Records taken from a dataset
———

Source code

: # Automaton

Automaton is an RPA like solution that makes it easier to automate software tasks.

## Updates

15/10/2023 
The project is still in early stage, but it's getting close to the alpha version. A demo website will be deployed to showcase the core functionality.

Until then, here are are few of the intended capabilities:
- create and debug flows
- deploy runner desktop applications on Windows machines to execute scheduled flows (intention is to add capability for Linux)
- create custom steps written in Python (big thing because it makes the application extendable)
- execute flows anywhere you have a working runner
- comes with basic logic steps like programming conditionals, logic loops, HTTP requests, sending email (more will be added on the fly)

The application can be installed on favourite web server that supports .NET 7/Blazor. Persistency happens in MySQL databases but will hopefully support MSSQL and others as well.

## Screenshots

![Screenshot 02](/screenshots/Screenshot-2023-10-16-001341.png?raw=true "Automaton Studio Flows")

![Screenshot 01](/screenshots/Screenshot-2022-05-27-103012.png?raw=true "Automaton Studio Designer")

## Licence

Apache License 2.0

———

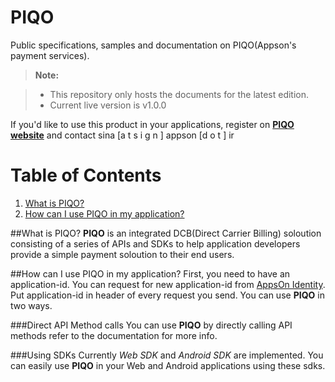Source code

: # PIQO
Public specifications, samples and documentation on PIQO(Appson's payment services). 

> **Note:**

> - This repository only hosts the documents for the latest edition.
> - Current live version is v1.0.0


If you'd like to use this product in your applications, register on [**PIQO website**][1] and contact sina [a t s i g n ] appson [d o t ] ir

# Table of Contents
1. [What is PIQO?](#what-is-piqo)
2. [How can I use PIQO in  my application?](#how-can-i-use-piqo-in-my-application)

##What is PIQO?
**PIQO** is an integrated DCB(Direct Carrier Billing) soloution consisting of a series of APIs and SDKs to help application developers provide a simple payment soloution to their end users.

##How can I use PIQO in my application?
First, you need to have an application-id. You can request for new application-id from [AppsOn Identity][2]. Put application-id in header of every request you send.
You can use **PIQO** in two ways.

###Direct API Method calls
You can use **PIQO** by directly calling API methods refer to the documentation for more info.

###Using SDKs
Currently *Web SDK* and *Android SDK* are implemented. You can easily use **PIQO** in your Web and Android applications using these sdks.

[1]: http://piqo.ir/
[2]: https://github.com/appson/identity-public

———

* [ABOUT THIS TASK]
Duplicate the lines in the items above, from the line that contains "###Direct API Method calls" through the line that contains "[2]: https://github.com/appson/identity-public", including both of those lines.

* [RESULT FOR THIS EXERCISE]
###Direct API Method calls
You can use **PIQO** by directly calling API methods refer to the documentation for more info.

###Using SDKs
Currently *Web SDK* and *Android SDK* are implemented. You can easily use **PIQO** in your Web and Android applications using these sdks.

[1]: http://piqo.ir/
[2]: https://github.com/appson/identity-public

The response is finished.